Beijing, China

SHANGHAI — China’s gross domestic product shrank 6.8 percent from a year ago in the first quarter, official data showed on Friday, the first recorded quarterly decline in the nation’s history as the coronavirus shut borders, paralyzed global supply chains, and halted all but the most essential business activity.

It reversed a 6 percent expansion in the fourth quarter of last year, China’s National Bureau of Statistics said.

“The last time we saw such a big contraction was back in 1967 when China experienced growth of -5.8 percent during the Cultural Revolution,” said Iris Pang, Greater China economist at ING, describing it not as the hoped-for V-shaped recovery but a fat U-shaped one.

Industrial production shrank 8.4 percent year-over-year in the quarter but showed promising signs of resumption in March as the shrinkage narrowed to 1.1 percent during that month.
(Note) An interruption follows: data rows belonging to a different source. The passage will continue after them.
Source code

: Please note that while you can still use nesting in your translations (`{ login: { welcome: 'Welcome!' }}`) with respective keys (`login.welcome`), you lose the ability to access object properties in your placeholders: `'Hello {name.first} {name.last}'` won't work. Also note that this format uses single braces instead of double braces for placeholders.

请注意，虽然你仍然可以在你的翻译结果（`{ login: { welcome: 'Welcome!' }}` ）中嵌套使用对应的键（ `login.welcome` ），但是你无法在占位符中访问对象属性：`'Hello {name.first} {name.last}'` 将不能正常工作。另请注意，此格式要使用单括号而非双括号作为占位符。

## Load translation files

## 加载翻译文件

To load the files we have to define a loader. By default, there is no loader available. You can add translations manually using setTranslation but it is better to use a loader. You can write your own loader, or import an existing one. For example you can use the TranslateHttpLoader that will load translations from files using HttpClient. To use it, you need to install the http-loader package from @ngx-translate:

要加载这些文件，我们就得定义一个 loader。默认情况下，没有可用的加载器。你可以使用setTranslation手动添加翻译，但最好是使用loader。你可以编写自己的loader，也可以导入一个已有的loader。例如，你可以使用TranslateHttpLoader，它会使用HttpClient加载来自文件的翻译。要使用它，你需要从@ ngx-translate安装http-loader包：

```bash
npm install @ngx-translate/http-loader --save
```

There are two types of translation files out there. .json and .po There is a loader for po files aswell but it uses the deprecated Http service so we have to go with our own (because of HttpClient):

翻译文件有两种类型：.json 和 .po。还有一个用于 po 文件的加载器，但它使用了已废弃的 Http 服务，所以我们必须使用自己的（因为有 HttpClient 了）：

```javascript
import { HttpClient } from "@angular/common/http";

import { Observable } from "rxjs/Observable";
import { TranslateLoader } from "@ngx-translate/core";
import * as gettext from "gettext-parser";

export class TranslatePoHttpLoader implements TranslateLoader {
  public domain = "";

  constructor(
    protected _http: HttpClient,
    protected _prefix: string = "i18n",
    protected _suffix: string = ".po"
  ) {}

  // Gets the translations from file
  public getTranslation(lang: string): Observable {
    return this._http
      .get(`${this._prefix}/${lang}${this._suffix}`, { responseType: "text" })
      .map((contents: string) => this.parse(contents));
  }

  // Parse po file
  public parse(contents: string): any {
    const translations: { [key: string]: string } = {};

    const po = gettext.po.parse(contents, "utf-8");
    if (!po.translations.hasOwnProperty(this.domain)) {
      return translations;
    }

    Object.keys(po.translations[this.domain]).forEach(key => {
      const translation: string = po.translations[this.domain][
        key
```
China’s urban jobless rate, which for years has usually hovered at around 5 percent, came in at 5.9 percent at the end of March, after a record 6.2 percent reading the month prior.
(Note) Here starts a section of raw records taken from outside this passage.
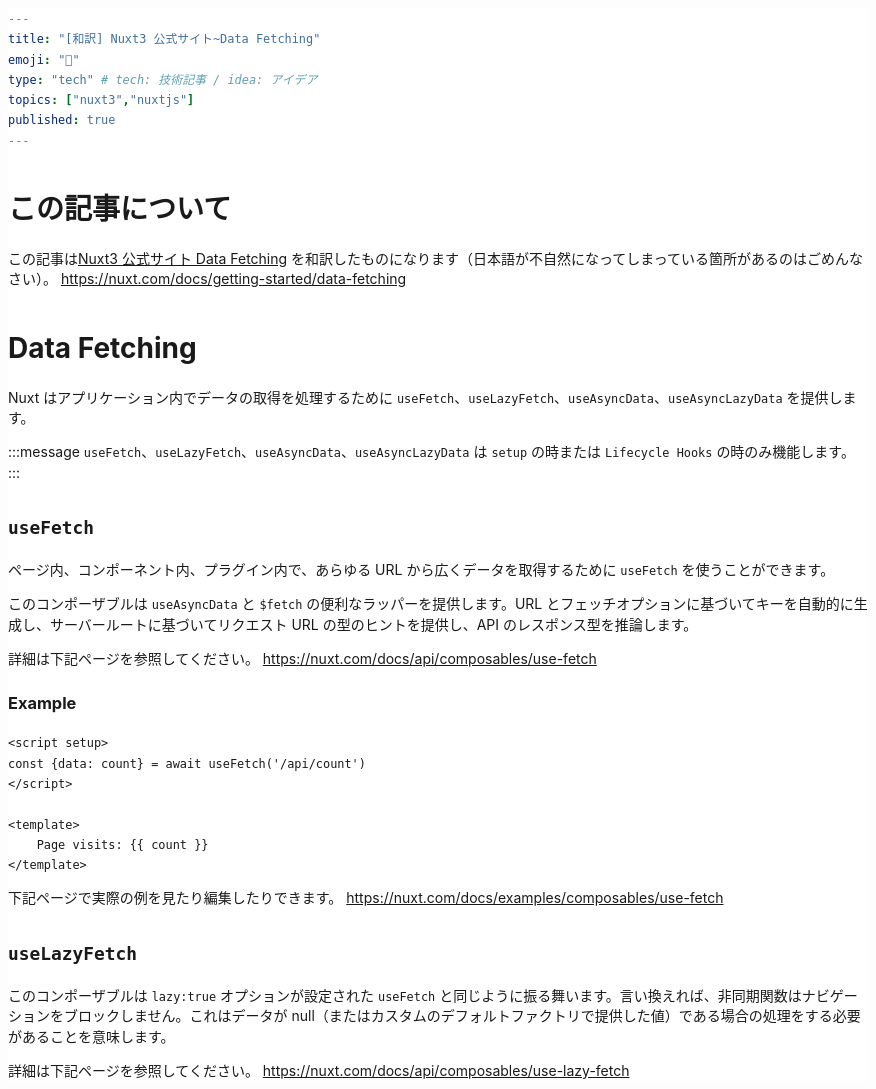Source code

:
 ```yaml
---
title: "[和訳] Nuxt3 公式サイト~Data Fetching"
emoji: "🐙"
type: "tech" # tech: 技術記事 / idea: アイデア
topics: ["nuxt3","nuxtjs"]
published: true
---
```

# この記事について
この記事は[Nuxt3 公式サイト Data Fetching](https://nuxt.com/docs/getting-started/data-fetching) を和訳したものになります（日本語が不自然になってしまっている箇所があるのはごめんなさい）。
https://nuxt.com/docs/getting-started/data-fetching

# Data Fetching
Nuxt はアプリケーション内でデータの取得を処理するために `useFetch`、`useLazyFetch`、`useAsyncData`、`useAsyncLazyData` を提供します。

:::message
`useFetch`、`useLazyFetch`、`useAsyncData`、`useAsyncLazyData` は `setup` の時または `Lifecycle Hooks` の時のみ機能します。
:::

## `useFetch`
ページ内、コンポーネント内、プラグイン内で、あらゆる URL から広くデータを取得するために `useFetch` を使うことができます。

このコンポーザブルは `useAsyncData` と `$fetch` の便利なラッパーを提供します。URL とフェッチオプションに基づいてキーを自動的に生成し、サーバールートに基づいてリクエスト URL の型のヒントを提供し、API のレスポンス型を推論します。

詳細は下記ページを参照してください。
https://nuxt.com/docs/api/composables/use-fetch

### Example
```Vue:app.vue
<script setup>
const {data: count} = await useFetch('/api/count')
</script>

<template>
    Page visits: {{ count }}
</template>
```
下記ページで実際の例を見たり編集したりできます。
https://nuxt.com/docs/examples/composables/use-fetch

## `useLazyFetch`
このコンポーザブルは `lazy:true` オプションが設定された `useFetch` と同じように振る舞います。言い換えれば、非同期関数はナビゲーションをブロックしません。これはデータが null（またはカスタムのデフォルトファクトリで提供した値）である場合の処理をする必要があることを意味します。

詳細は下記ページを参照してください。
https://nuxt.com/docs/api/composables/use-lazy-fetch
The contraction in retail sales in March was also slightly improved — off 15.8 percent, after falling 19 percent in January and February — but categories like clothing was still deeply hurting, down 34.8 percent year-over-year.
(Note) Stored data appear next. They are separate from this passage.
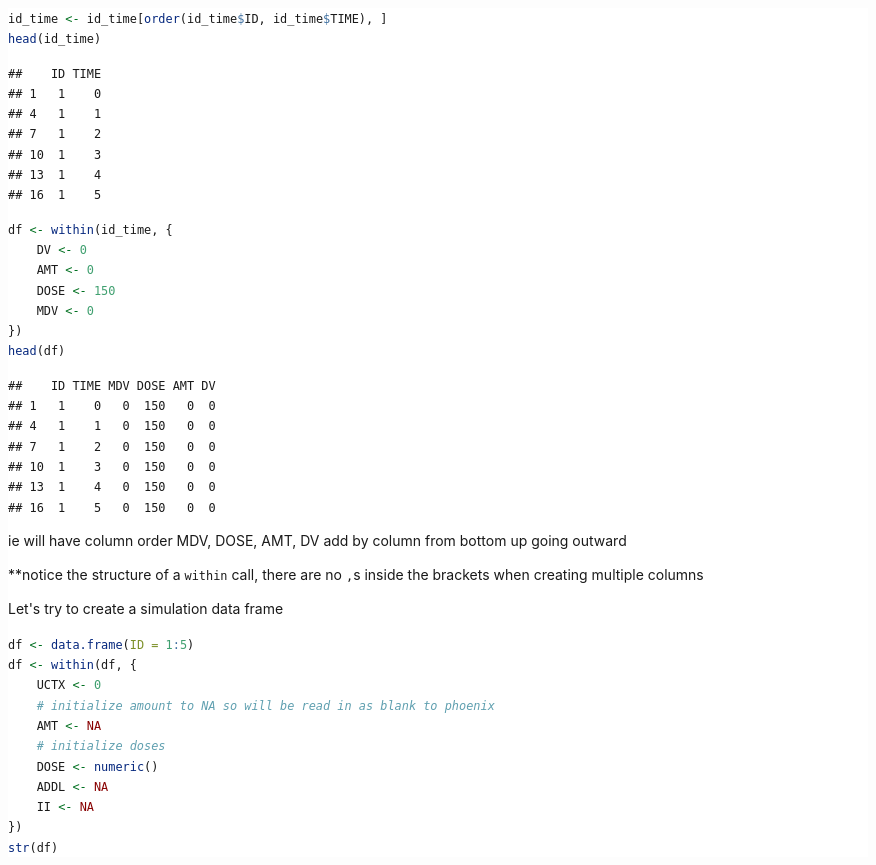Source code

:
 ```r
id_time <- id_time[order(id_time$ID, id_time$TIME), ]
head(id_time)
```

```
##    ID TIME
## 1   1    0
## 4   1    1
## 7   1    2
## 10  1    3
## 13  1    4
## 16  1    5
```

```r
df <- within(id_time, {
    DV <- 0
    AMT <- 0
    DOSE <- 150
    MDV <- 0
})
head(df)
```

```
##    ID TIME MDV DOSE AMT DV
## 1   1    0   0  150   0  0
## 4   1    1   0  150   0  0
## 7   1    2   0  150   0  0
## 10  1    3   0  150   0  0
## 13  1    4   0  150   0  0
## 16  1    5   0  150   0  0
```


ie will have column order MDV, DOSE, AMT, DV add by column from bottom up going outward

**notice the structure of a `within` call, there are no `,`s inside the brackets when creating multiple columns

Let's try to create a simulation data frame


```r
df <- data.frame(ID = 1:5)
df <- within(df, {
    UCTX <- 0
    # initialize amount to NA so will be read in as blank to phoenix
    AMT <- NA
    # initialize doses
    DOSE <- numeric()
    ADDL <- NA
    II <- NA
})
str(df)
```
“As long as there are strict social distancing measures, the recovery of activity will be very slow, and this will be reflected in consumption,” added Pang.

The pandemic has infected more than 2 million globally and claimed more than 130,000 lives. China, where the virus first emerged, officially reported more than 3,000 deaths although new infections have slowed considerably.

Many brands have refocused their efforts to court the Chinese consumer where resumption of business and lives is furthest along.

Alibaba’s cross-border Tmall Global said Friday it was aiming to bring 1,000 new foreign brands onto its e-commerce platform in the coming 12 month, promising that new storefronts could open within 30 days of registration.

JD.com also shared that “luxury products have sold well on JD during the epidemic, despite not being considered daily necessities.” The platform attributed it to the halt of international travel, citing a 2019 Bain & Co. report which said 70 percent of luxury purchases from Chinese consumers.

“With the restrictions on travel to the pandemic, it is more difficult for Chinese consumers to shop for luxury products outside of China by traveling on their own or through shopping agents,” JD.com said.

Meanwhile Hermès is said to have brought in at least 19 million renminbi, or $2.7 million, in sales on the reopening day of its flagship store in Guangzhou’s Taikoo Hui last Saturday, according to multiple WWD sources.

Another leading e-commerce marketplace Pinduoduo observed more than 60 percent year-over-year growth on order numbers in the second half of March 2020. On average, PDD saw more than 50 million orders per day since mid-March.